■ EXCERPT:
───
Panicked, small-business owners started calling Drucker & Scaccetti’s public accounting offices in Philadelphia nonstop last week.
Owners didn’t want to miss a chance to borrow some much-needed cash to cover rent and payroll for the next eight weeks—especially if the low-interest loan eventually would be repaid by the federal government. But they had questions, and little guidance to help them in their urgent rush to start submitting applications for the Payroll Protection Program, $349 billion in small business loans created in the latest virus relief package (Public Law 116-136).
“It’s so complicated and such a mess,” said Daniel Marques, a tax accountant with Drucker & Scaccetti P.C.
Business owners need help understanding their options, navigating loan officers at the local bank, calculating their payroll, even quelling their fears that they’ll miss out and risk losing their business. CPA firms like Drucker & Scaccetti are on the front lines of that effort, racing to save millions of American small businesses.
And they are stepping up, Marques said, even though the Small Business Administration program doesn’t directly involve taxes and the loans can’t be used to pay his fees.
Fight for Survival
The vast majority of CPA firms are small businesses too, and their own future depends heavily on the financial health of their client base. Right now, small businesses in survival mode are turning to their accountants to make critical decisions, said Erik Asgeirsson, president and CEO of CPA.com, the technology arm of the American Institute of CPAs.
The AICPA last week called on all 44,000 public accounting firms in the U.S. to support their clients as they seek the much-needed cash relief—a life line Congress provided in the legislation known as the CARES Act. The organization has worked with banks and paycheck-processing companies to ensure consistency in the loan applications over important details, like how to calculate the payroll and the time-frame the calculation should cover.
CPAs can offer trusted guidance, help clients apply for the relief, and make sure that the loan will qualify to be forgiven, Asgeirsson said.
The needs are urgent. According to the JPMorgan Chase Institute, about half of all small businesses have a cash safety net worth less than 15 days. A survey of small businesses found that a quarter have seen revenue dry up due to the outbreak, according to the group Businesses for Responsible Tax Reform.
Anne Zimmerman, a Cincinnati-based CPA and co-chair of the tax reform group, said her six-person firm will continuing working with clients even though some of them can no longer afford their services. Her clients are like family, she said, and she won’t turn away from them.
───
■ EXCERPTED DATA:
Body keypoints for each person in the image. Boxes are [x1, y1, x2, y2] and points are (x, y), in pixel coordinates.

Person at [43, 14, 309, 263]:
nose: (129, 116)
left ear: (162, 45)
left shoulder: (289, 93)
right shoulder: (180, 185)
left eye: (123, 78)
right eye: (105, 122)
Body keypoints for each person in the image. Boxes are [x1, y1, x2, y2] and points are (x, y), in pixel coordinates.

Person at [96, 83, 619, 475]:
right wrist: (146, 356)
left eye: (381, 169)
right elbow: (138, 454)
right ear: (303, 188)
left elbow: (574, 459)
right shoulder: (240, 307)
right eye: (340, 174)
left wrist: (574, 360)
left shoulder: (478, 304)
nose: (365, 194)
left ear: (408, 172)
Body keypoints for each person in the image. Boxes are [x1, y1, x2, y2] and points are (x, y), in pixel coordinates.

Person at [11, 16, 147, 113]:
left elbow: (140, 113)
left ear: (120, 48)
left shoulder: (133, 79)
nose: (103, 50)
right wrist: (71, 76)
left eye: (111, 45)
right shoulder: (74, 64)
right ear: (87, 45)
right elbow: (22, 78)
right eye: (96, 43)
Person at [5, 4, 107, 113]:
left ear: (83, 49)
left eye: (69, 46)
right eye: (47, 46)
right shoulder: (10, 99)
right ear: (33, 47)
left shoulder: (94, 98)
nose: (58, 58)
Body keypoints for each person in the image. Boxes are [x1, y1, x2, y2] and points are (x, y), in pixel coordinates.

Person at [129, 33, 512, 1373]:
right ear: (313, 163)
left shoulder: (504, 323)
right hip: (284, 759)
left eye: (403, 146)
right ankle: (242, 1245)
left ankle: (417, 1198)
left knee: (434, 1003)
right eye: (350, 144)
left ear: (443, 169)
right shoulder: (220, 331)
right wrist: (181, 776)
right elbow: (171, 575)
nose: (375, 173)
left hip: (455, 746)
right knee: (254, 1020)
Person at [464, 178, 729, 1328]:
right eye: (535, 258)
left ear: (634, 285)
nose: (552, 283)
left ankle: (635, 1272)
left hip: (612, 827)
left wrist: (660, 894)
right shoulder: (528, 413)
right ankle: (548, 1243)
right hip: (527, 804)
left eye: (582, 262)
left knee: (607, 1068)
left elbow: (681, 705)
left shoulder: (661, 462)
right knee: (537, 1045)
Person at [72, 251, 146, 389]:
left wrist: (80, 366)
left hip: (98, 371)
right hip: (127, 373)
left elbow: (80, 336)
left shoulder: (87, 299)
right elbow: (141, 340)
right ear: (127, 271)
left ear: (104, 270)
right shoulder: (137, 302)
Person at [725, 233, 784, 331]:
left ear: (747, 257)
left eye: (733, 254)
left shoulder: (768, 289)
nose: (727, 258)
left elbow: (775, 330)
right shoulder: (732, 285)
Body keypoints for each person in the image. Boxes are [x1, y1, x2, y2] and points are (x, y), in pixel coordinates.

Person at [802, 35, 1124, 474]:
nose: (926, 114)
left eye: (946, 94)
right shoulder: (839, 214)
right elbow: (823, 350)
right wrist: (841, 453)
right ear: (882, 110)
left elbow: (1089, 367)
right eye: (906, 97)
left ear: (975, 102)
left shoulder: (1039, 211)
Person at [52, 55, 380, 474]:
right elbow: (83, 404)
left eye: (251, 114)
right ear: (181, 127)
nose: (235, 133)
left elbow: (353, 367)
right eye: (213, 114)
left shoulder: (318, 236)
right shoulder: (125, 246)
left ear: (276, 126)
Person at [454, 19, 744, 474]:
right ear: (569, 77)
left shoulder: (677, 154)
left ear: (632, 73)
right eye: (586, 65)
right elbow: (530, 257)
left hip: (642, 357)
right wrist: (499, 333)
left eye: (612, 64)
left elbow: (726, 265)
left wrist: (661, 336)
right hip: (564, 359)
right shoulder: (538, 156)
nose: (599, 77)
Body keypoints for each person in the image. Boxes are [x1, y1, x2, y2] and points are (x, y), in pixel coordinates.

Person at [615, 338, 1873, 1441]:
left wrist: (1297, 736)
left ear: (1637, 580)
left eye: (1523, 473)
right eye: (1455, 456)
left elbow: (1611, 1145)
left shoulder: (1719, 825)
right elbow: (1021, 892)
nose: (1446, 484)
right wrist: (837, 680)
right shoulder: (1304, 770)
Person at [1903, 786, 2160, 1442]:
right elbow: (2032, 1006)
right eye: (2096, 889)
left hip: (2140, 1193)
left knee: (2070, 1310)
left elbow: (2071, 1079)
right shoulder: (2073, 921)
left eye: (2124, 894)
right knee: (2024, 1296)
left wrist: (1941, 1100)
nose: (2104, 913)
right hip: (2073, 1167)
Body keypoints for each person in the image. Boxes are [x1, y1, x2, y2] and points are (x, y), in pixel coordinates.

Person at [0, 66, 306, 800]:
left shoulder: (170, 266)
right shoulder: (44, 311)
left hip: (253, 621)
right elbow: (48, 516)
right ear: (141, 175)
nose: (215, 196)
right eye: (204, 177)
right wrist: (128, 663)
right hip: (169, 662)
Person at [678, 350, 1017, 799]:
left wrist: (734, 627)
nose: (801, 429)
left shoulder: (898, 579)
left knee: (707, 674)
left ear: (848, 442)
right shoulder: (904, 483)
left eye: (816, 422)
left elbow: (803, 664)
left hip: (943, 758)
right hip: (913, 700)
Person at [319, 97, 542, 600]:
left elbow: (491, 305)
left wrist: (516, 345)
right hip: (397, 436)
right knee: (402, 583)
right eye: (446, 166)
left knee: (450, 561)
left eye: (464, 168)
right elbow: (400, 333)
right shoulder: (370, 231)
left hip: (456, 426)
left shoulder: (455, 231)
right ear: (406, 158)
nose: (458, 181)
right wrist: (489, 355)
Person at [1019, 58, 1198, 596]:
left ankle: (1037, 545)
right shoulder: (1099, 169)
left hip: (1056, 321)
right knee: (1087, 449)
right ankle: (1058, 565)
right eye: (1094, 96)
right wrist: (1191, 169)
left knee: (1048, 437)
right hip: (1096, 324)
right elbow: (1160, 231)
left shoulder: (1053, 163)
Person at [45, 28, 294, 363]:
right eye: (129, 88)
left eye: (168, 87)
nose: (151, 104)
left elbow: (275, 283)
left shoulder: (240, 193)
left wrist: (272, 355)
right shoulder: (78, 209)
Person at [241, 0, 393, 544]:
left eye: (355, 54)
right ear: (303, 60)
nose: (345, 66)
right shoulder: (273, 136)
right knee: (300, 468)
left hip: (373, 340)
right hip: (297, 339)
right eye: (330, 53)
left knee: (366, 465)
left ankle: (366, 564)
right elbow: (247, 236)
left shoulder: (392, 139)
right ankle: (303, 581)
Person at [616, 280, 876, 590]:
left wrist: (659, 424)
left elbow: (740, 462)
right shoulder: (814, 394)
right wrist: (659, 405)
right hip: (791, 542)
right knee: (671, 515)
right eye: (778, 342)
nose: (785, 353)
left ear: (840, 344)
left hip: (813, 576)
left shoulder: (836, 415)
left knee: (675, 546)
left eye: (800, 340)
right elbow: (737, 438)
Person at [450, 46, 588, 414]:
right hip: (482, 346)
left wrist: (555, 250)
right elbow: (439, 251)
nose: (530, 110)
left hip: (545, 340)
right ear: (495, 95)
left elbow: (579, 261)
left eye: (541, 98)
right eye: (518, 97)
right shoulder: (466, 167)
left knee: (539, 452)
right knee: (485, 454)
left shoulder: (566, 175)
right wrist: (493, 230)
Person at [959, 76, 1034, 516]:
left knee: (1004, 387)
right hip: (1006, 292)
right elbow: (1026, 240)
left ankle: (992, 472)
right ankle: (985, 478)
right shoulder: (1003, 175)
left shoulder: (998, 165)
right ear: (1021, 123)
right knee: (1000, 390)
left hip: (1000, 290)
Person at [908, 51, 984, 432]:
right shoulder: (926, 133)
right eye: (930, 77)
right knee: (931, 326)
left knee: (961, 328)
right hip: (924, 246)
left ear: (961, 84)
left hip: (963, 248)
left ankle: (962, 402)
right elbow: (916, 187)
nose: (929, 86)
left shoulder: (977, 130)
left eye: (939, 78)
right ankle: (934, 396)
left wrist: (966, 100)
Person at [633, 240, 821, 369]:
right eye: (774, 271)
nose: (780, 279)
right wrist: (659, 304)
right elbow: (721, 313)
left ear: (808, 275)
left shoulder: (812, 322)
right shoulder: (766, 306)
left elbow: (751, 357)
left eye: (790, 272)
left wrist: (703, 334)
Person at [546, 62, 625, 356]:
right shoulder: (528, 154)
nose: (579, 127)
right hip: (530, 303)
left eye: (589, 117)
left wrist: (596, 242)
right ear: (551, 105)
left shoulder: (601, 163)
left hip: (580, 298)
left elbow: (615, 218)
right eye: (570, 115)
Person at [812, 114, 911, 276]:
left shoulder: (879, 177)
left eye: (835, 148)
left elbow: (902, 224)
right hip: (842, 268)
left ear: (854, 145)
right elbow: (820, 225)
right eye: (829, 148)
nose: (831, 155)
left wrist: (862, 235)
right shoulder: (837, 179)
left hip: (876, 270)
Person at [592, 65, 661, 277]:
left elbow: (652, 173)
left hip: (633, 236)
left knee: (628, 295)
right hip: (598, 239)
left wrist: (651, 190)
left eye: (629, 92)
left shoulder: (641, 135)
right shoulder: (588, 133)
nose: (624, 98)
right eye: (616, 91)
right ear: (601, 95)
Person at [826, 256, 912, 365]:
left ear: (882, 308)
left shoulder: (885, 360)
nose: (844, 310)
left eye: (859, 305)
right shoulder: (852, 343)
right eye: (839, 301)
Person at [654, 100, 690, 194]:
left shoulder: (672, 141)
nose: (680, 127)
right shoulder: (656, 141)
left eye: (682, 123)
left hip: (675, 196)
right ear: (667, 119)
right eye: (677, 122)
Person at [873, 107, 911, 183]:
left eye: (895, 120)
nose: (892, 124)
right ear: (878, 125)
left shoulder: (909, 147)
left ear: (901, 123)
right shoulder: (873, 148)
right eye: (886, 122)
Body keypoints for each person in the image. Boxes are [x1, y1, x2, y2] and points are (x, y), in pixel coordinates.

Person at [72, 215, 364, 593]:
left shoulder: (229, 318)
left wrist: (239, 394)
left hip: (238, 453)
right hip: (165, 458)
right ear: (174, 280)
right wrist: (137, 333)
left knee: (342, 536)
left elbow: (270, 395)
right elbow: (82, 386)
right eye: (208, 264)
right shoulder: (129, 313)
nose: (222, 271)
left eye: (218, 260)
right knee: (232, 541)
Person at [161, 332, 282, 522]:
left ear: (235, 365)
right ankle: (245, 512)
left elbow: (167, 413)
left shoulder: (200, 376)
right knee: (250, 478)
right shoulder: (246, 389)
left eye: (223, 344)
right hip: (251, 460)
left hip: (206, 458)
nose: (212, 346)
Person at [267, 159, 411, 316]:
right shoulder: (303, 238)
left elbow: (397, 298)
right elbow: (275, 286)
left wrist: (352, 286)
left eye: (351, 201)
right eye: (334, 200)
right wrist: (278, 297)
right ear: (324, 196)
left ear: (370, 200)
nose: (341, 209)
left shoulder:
───
■ PROBLEM SET:
A. Write out the portion of the article on CPA firms and small-business loans that starts at "The AICPA last" and ends at "forgiven, Asgeirsson said.".
B. According to the article on CPA firms and small-business loans, how many public accounting firms in the U.S. did the AICPA call on to support their clients?
C. Carry on the article on CPA firms and small-business loans, picking up after its final sentence.

■ ANSWERS TO THE EXERCISE:
A.
The AICPA last week called on all 44,000 public accounting firms in the U.S. to support their clients as they seek the much-needed cash relief—a life line Congress provided in the legislation known as the CARES Act. The organization has worked with banks and paycheck-processing companies to ensure consistency in the loan applications over important details, like how to calculate the payroll and the time-frame the calculation should cover.
CPAs can offer trusted guidance, help clients apply for the relief, and make sure that the loan will qualify to be forgiven, Asgeirsson said.

B. All 44,000 public accounting firms in the U.S.

C.
“For smaller firms like ours, if we don’t continue to help our clients through, whether or not they’re going to be able to afford to pay us, we’re not going to have any clients when we’re done,” Zimmerman said. “How do you say ‘No, sorry you can’t afford me.’ You’re going to help them.”
Accounting Not Immune
Like its clients, Postlethwaite & Netterville APAC isn’t immune to the downturn in the economy and the firm is keeping a close eye on its own cash flows, said Brandon Lagarde, a Baton Rouge, La. tax attorney, who runs the firm’s tax services group.
The firm works with restaurants and other businesses in New Orleans’s normally vibrant hospitality industry, now hobbled by travel restrictions intended to slow the spread of the virus. Thanks to Hurricane Katrina, the region’s business owners are familiar with SBA loan programs. The agency approved nearly $10 billion in aid to businesses and residents impacted by a trio of Gulf Coast hurricanes in 2005. q
“The Katrina recovery, I mean it took probably a year to really get off the ground, and now you’re talking about trying to get something like this off in a week,” Lagarde said. “It’s just very frustrating.”
But owners aren’t waiting for guidance or clarifications from the SBA, Lagarde said; they need to apply now or they risk running out of money.
He’s focused on how businesses are preparing for the inevitable red tape that could dash hopes of the government covering the full amount of the loan.
"No one wants a big old loan on the balance sheet after it’s said and done, not if they can help it,” he said. “It’s really trying to help people make sure they are not borrowing too much because maybe not all of it will be forgiven.”
Companies that receive the CARES loan will need to track the money with separate bank accounts and ledgers. They must decide carefully how they spend the money, he said.
Zimmerman has given her clients in Ohio similar advice.
“Get what you think you deserve, but don’t go spend it all,” she said. “You need to hold onto this money to use for only dire things that you really need to keep your business going.”
In the meantime, Zimmerman is bracing for her own revenue decline in the coming months. She, like her clients, would be eligible for the paycheck loan coverage.
But for now, she says, her team is busier than ever, helping clients to hold on just a little longer.